[Provided data]
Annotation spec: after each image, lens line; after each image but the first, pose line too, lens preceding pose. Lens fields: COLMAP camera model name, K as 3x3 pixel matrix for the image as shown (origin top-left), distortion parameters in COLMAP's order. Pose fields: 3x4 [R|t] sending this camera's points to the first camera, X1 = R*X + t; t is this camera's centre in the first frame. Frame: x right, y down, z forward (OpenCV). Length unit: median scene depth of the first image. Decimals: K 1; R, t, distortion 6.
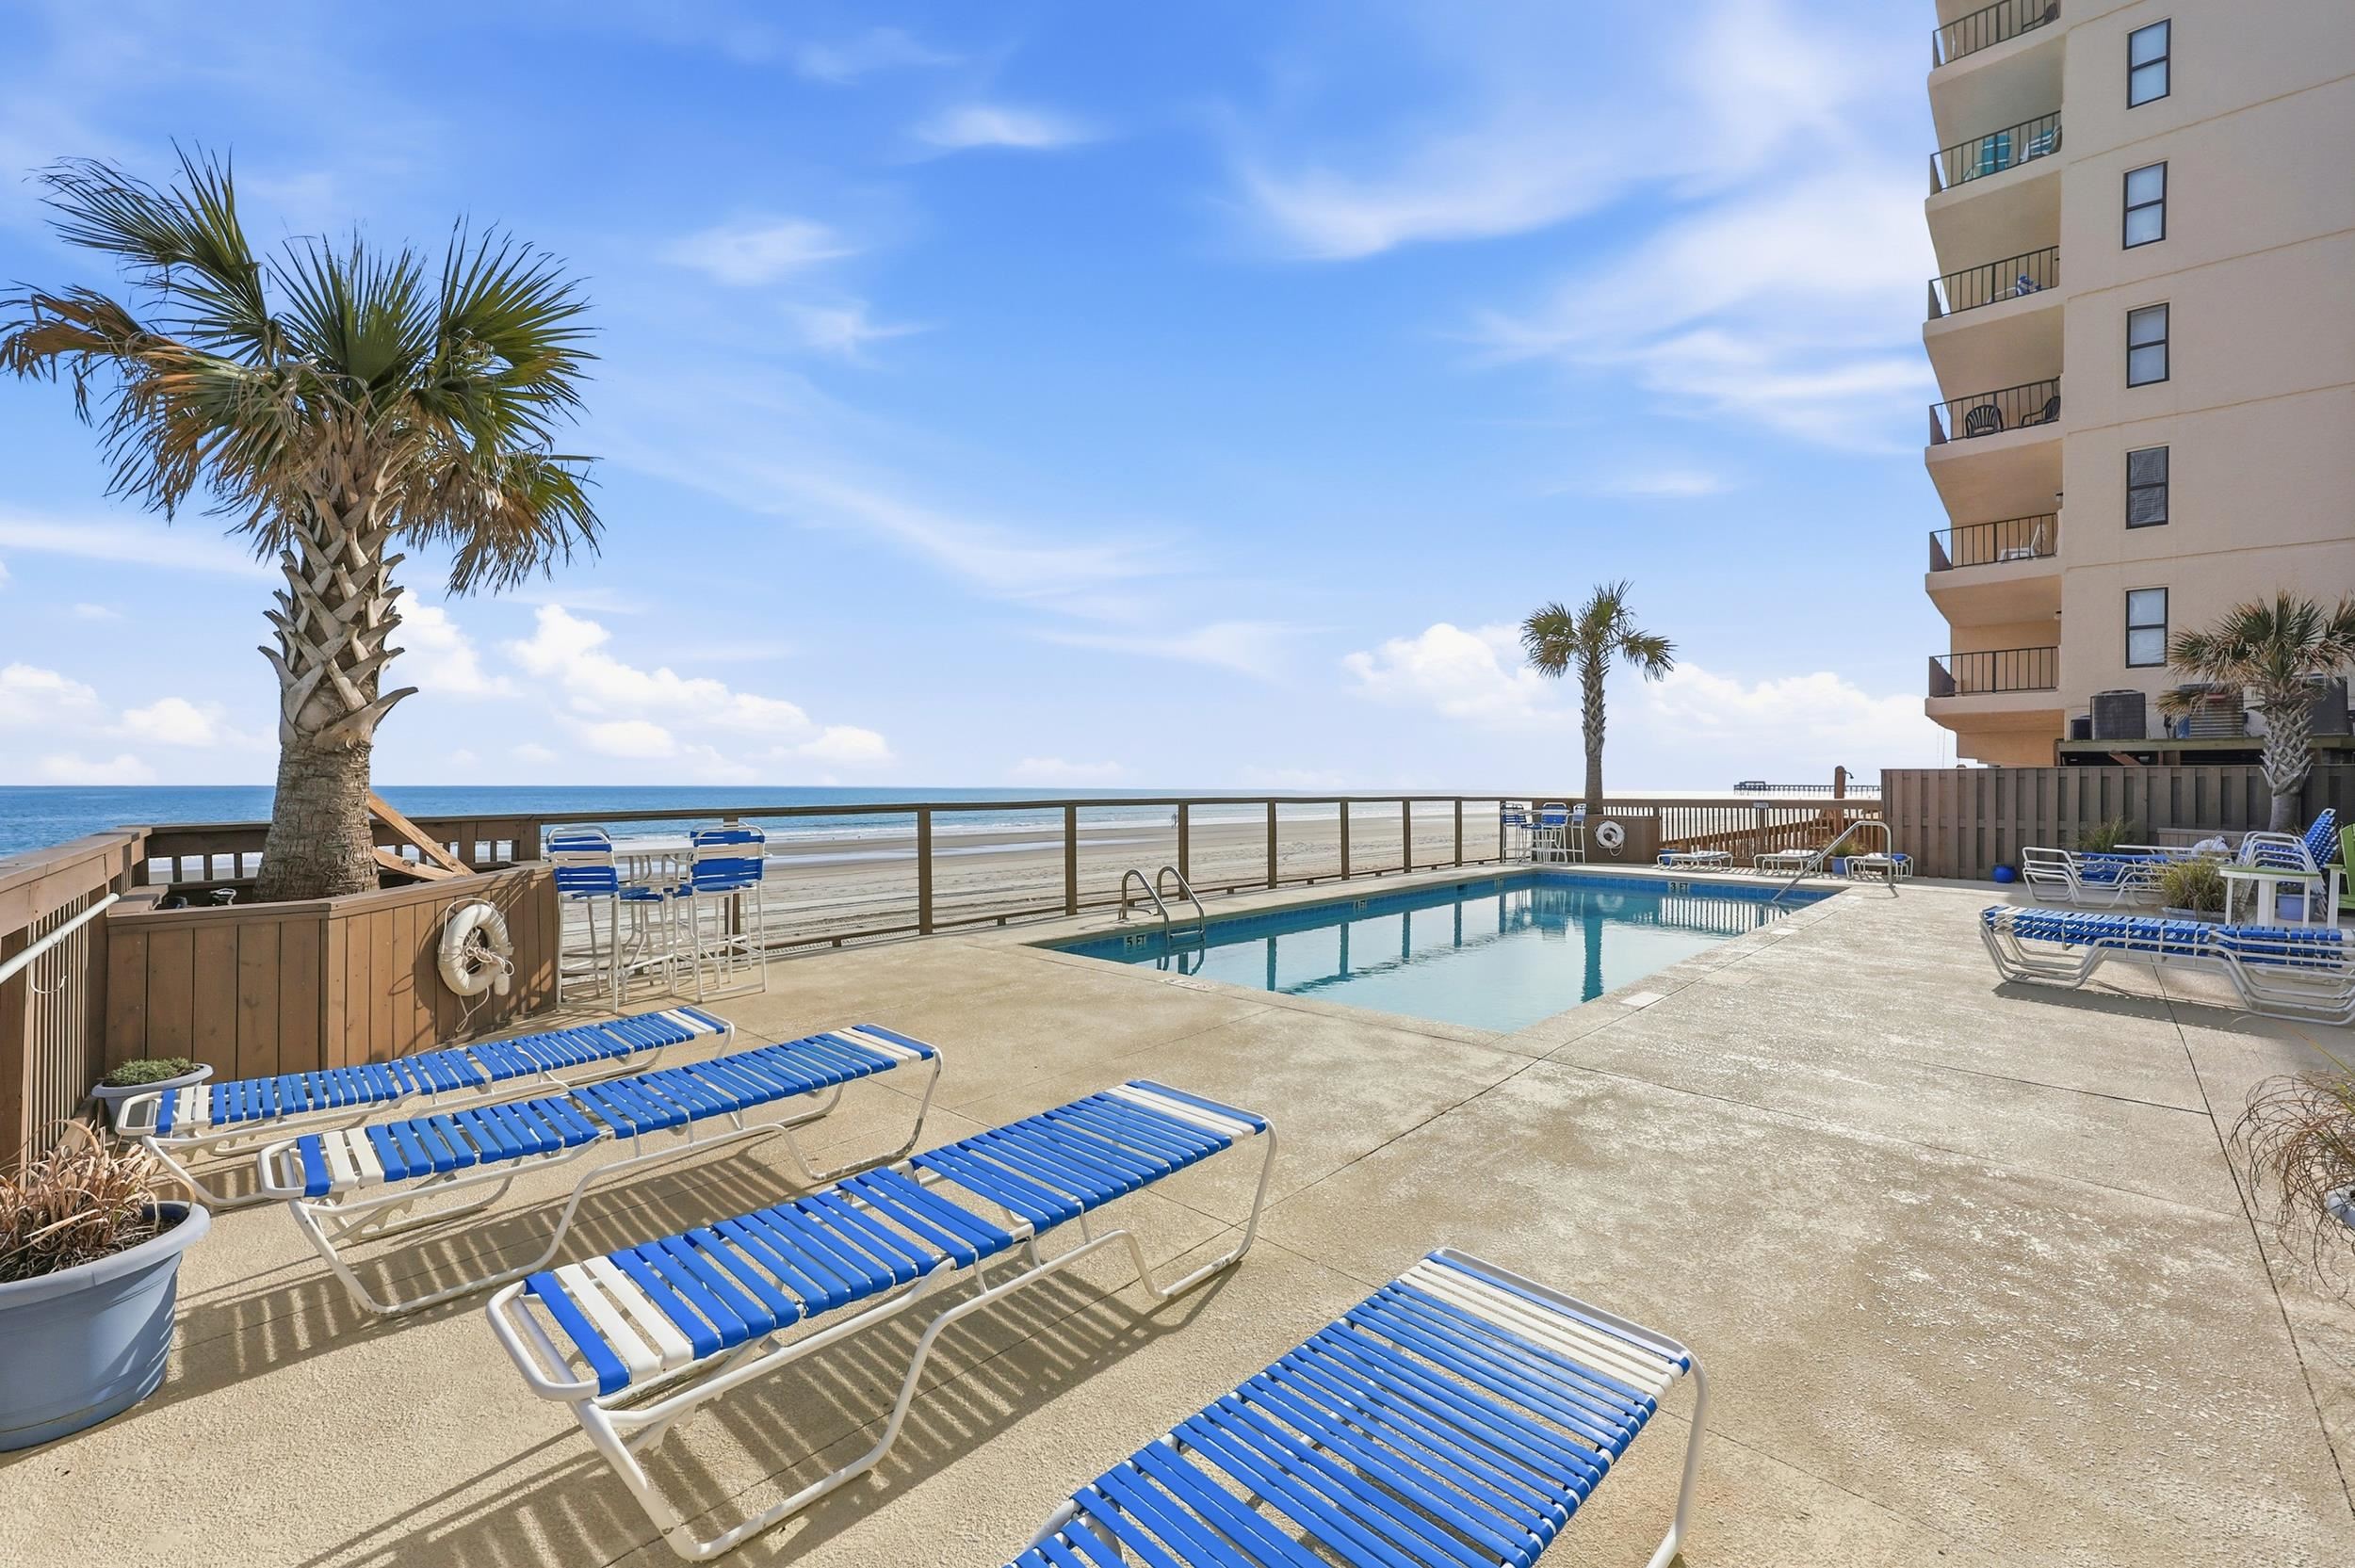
lens RADIAL K [[967.2, 0, 1172.7], [0, 967.2, 790.6], [0, 0, 1]] dist [0.000482, -0.000126]
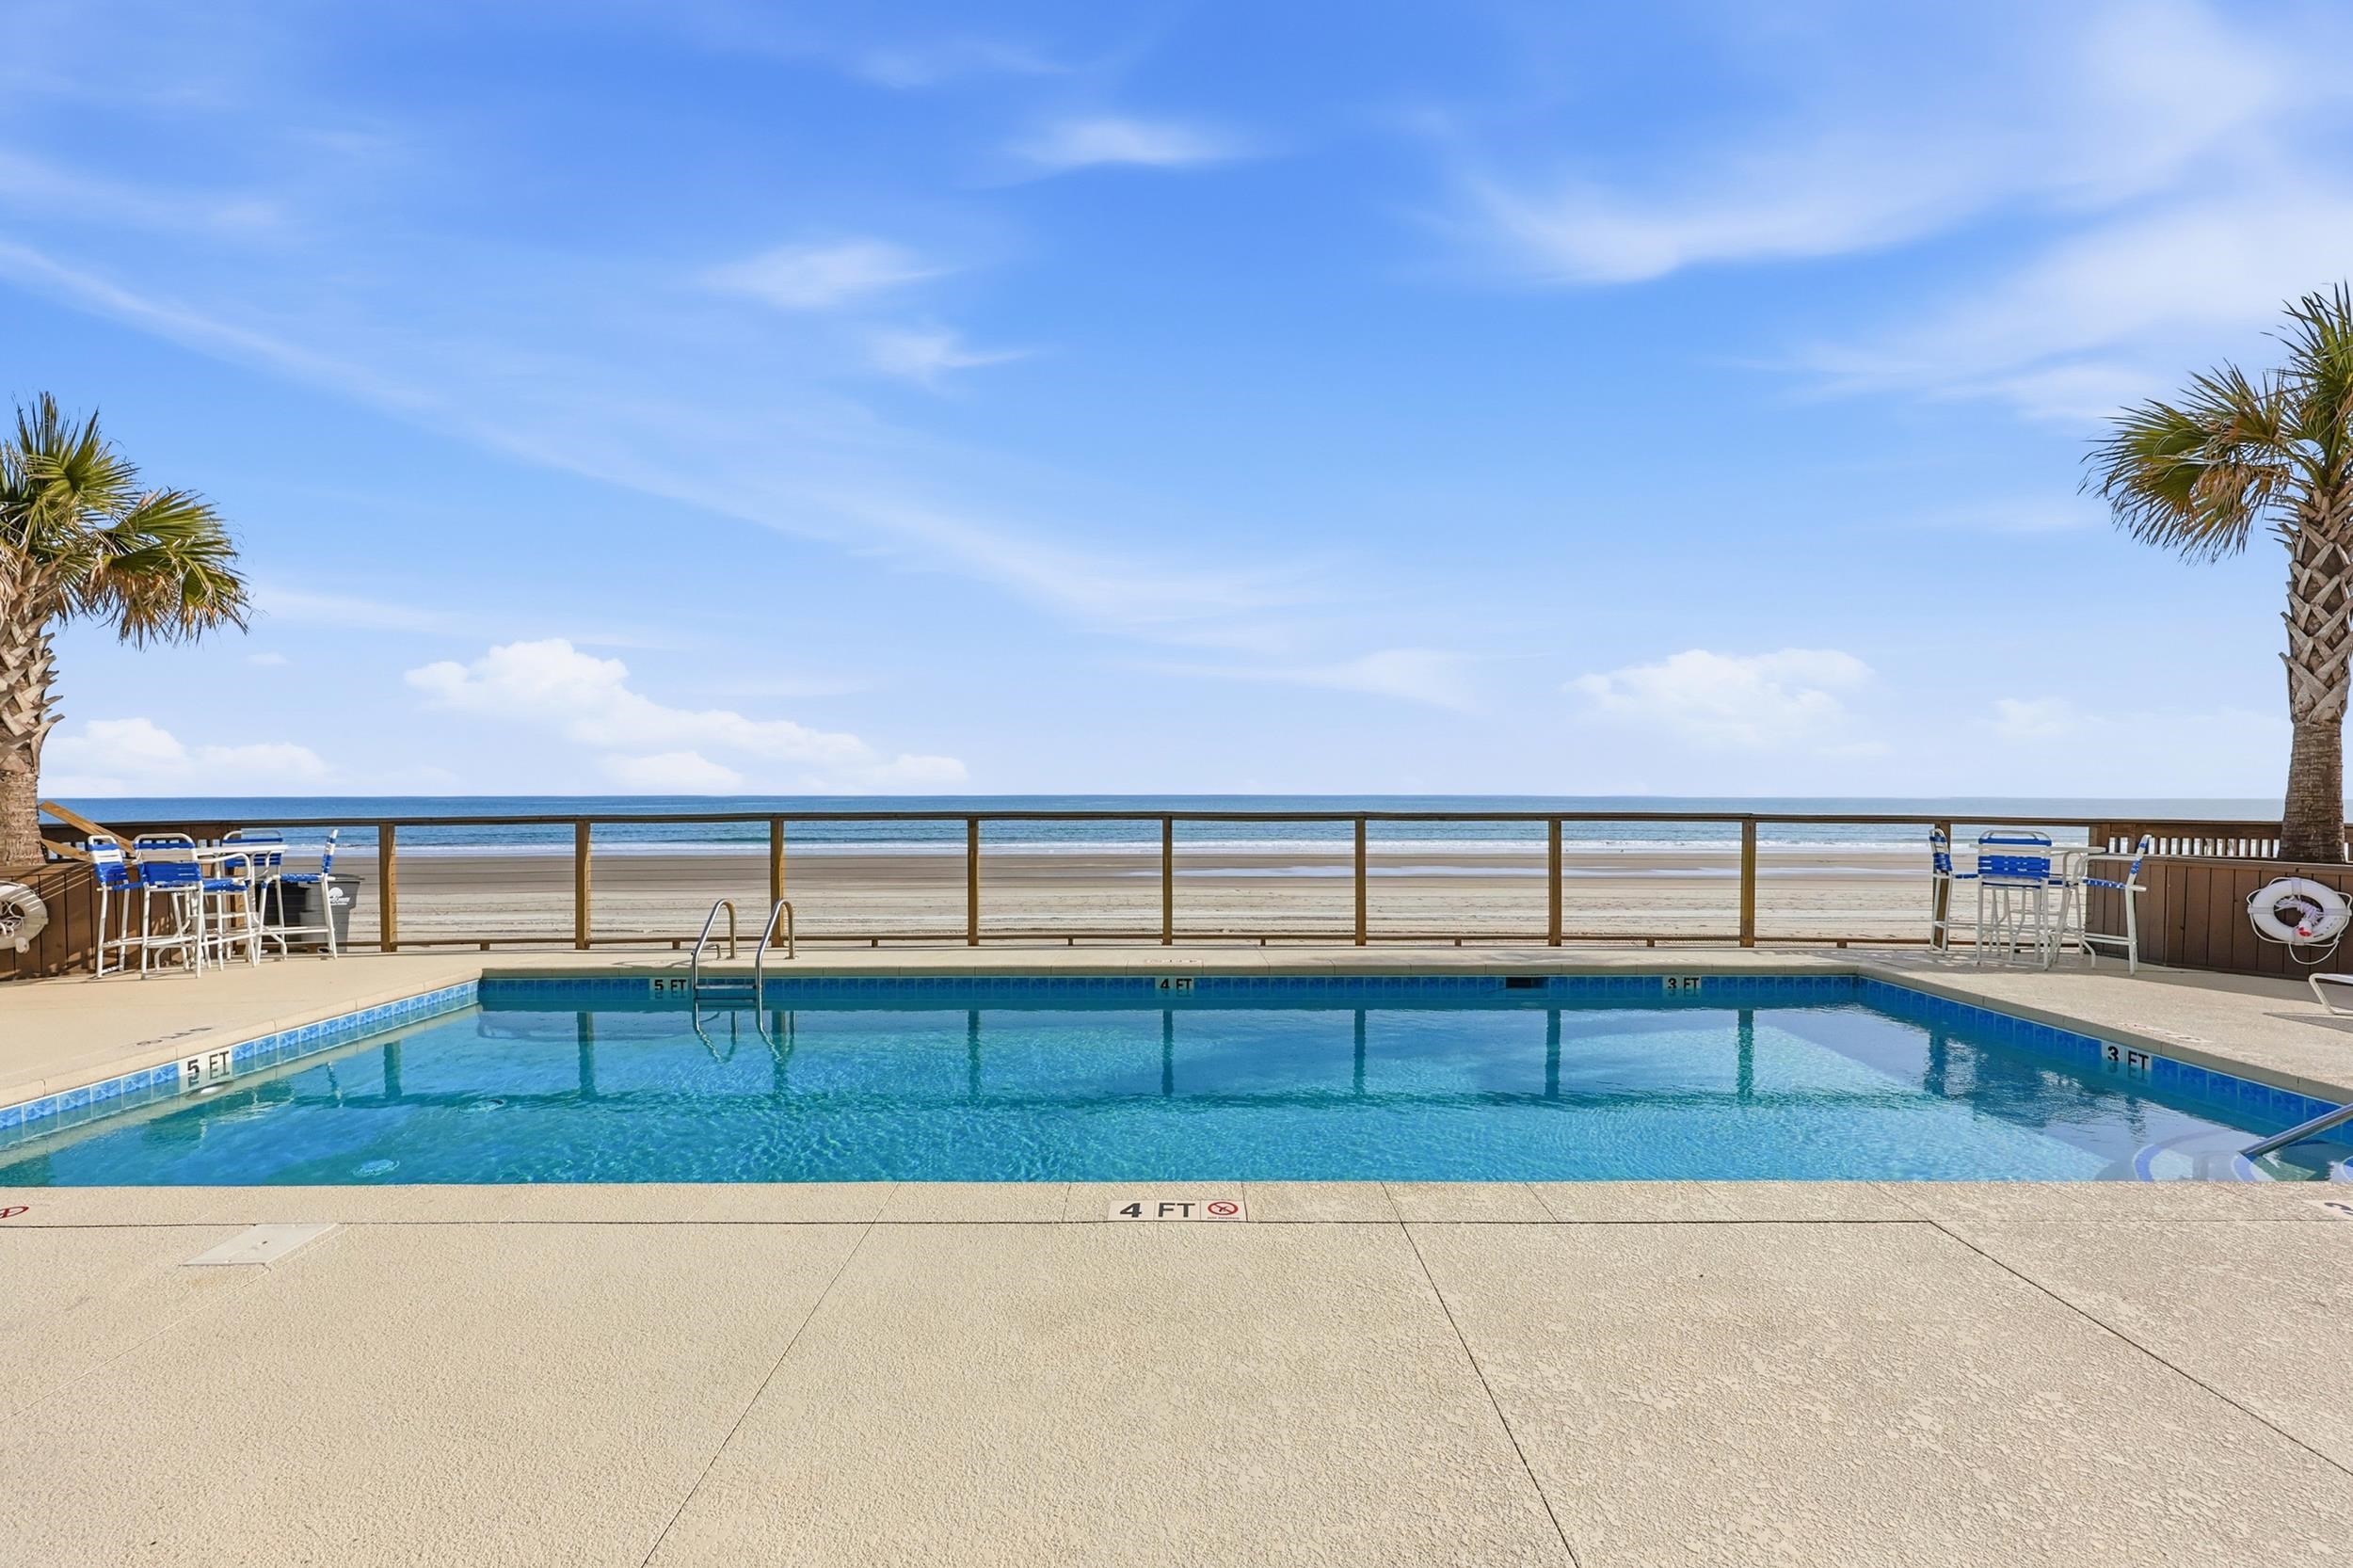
lens RADIAL K [[848.7, 0, 1181.9], [0, 848.7, 822.8], [0, 0, 1]] dist [0.011017, -0.000005]
pose [[0.691252, 0.008353, -0.722565, 0.473150], [0.000707, 0.999925, 0.012236, 0.004491], [0.722613, -0.008969, 0.691194, 0.497970]]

[Assignment] Make an exact copy of the listing. Do not carry over its pictures.

[Output]
Annotation spec: after each image, lens line; after each image but the first, pose line too, lens preceding pose. Lens fields: COLMAP camera model name, K as 3x3 pixel matrix for the image as shown (origin top-left), distortion parameters in COLMAP's order. Pose fields: 3x4 [R|t] sending this camera's points to the first camera, X1 = R*X + t; t is this camera's centre in the first frame. Frame: x right, y down, z forward (OpenCV). Length unit: median scene depth of the first image. Decimals: K 1; R, t, distortion 6.
lens RADIAL K [[967.2, 0, 1172.7], [0, 967.2, 790.6], [0, 0, 1]] dist [0.000482, -0.000126]
lens RADIAL K [[848.7, 0, 1181.9], [0, 848.7, 822.8], [0, 0, 1]] dist [0.011017, -0.000005]
pose [[0.691252, 0.008353, -0.722565, 0.473150], [0.000707, 0.999925, 0.012236, 0.004491], [0.722613, -0.008969, 0.691194, 0.497970]]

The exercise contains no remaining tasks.